Consider the dual graph to the triangulation, but don’t take all its edges — only those which cross an edge that has endvertices with the (different) colors \(1\) and \(2\). Thus we get a “partial dual graph” which has degree \(1\) at all vertices that correspond to tricolored triangles, degree \(2\) for all triangles in which the two colors \(1\) and \(2\) appear, and degree \(0\) for triangles that do not have both colors \(1\) and \(2\). Thus only the tricolored triangles correspond to vertices of odd degree (of degree \(1\)).

However, the vertex of the dual graph which corresponds to the outside of the triangulation has odd degree: in fact, along the big edge from \(V_1\) to \(V_2\), there is an odd number of changes between \(1\) and \(2\). Thus an odd number of edges of the partial dual graph crosses this big edge, while the other big edges cannot have both \(1\) and \(2\) occurring as colors.

Now since the number of odd-degree vertices in any finite graph is even (by equation (4)), we find that the number of small triangles with three different colors (corresponding to odd inside vertices of our dual graph) is odd.

With this lemma, it is easy to derive Brouwer’s theorem.

Theorem 28.12 Brouwer’s Fixed Point Theorem (for \(n = 2\))
#

Every continuous function \(f : B^2 \to B^2\) of a \(2\)-dimensional ball to itself has a fixed point (a point \(x \in B^2\) with \(f(x) = x\)).

Proof

Let \(\Delta \) be the triangle in \(\mathbb {R}^3\) with vertices \(e_1 = (1,0,0)\), \(e_2 = (0,1,0)\), and \(e_3 = (0,0,1)\). It suffices to prove that every continuous map \(f : \Delta \to \Delta \) has a fixed point, since \(\Delta \) is homeomorphic to \(B^2\).

We use \(\delta (T)\) to denote the maximal length of an edge in a triangulation \(T\). One can easily construct an infinite sequence of triangulations \(T_1, T_2, \dots \) of \(\Delta \) such that the sequence of maximal diameters \(\delta (T_k)\) converges to \(0\) (for example by iterated barycentric subdivision).

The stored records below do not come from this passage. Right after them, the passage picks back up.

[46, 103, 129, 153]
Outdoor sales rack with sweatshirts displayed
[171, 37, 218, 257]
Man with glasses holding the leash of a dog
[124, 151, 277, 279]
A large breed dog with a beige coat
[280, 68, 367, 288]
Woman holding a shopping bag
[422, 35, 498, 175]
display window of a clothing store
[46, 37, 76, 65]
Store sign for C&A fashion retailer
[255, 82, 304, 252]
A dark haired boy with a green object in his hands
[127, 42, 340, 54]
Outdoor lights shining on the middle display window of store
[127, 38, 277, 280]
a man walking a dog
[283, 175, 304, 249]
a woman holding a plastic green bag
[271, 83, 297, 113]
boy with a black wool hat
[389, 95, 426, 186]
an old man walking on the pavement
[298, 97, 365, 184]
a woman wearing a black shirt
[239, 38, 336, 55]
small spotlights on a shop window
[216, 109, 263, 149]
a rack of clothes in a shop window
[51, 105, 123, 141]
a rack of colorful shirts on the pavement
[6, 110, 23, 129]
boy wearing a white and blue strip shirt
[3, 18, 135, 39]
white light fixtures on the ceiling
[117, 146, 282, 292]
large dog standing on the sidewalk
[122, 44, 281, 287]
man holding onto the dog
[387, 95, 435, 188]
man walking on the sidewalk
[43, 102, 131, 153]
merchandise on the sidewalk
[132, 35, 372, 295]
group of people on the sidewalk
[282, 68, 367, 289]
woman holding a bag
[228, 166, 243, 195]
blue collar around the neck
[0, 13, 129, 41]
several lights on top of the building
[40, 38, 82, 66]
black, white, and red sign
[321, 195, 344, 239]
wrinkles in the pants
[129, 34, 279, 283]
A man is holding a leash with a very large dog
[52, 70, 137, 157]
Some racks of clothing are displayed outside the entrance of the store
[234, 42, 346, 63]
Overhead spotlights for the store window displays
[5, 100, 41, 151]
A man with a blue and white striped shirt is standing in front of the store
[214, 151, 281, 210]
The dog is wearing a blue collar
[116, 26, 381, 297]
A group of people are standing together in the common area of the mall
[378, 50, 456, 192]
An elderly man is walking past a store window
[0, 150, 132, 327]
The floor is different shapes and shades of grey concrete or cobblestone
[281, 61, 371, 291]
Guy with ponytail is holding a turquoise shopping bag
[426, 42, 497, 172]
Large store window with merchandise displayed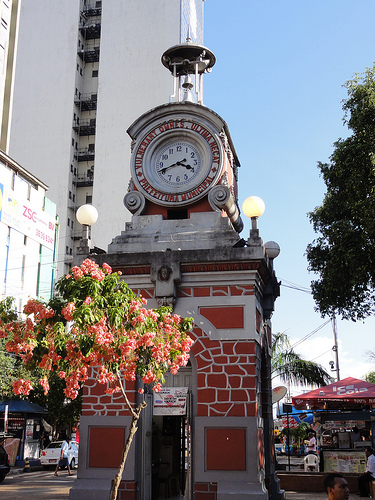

For each of these triangulations, we define a \(3\)-coloring of their vertices \(v\) by setting \(\lambda (v) := \min \{ i : f(v)_i {\lt} v_i\} \), that is, \(\lambda (v)\) is the smallest index \(i\) such that the \(i\)-th coordinate of \(f(v) - v\) is negative. If this smallest index \(i\) does not exist, then we have found a fixed point and are done: To see this, note that every \(v \in \Delta \) lies in the plane \(x_1 + x_2 + x_3 = 1\), hence \(\sum _i v_i = 1\). So if \(f(v) \neq v\), then at least one of the coordinates of \(f(v) - v\) must be negative (and at least one must be positive).

Let us check that this coloring satisfies the assumptions of Sperner’s lemma. First, the vertex \(e_i\) must receive color \(i\), since the only possible negative component of \(f(e_i) - e_i\) is the \(i\)-th component. Moreover, if \(v\) lies on the edge opposite to \(e_i\), then \(v_i = 0\), so the \(i\)-th component of \(f(v) - v\) cannot be negative, and hence \(v\) does not get the color \(i\).

Sperner’s lemma now tells us that in each triangulation \(T_k\) there is a tricolored triangle \(\{ v^{k:1}, v^{k:2}, v^{k:3}\} \) with \(\lambda (v^{k:i}) = i\). Since the simplex \(\Delta \) is compact, some subsequence of \((v^{k:1})_{k \geq 1}\) has a limit point \(v\). The distances of \(v^{k:2}\) and \(v^{k:3}\) from \(v^{k:1}\) are at most the mesh length \(\delta (T_k) \to 0\), so all three sequences converge to the same point \(v\).

But where is \(f(v)\)? We know that the first coordinate of \(f(v^{k:1})\) is smaller than that of \(v^{k:1}\) for all \(k\). Now since \(f\) is continuous, we derive that the first coordinate of \(f(v)\) is smaller or equal to that of \(v\). The same reasoning works for the second and third coordinates. Thus none of the coordinates of \(f(v) - v\) is positive — and we have already seen that this contradicts the assumption \(f(v) \neq v\).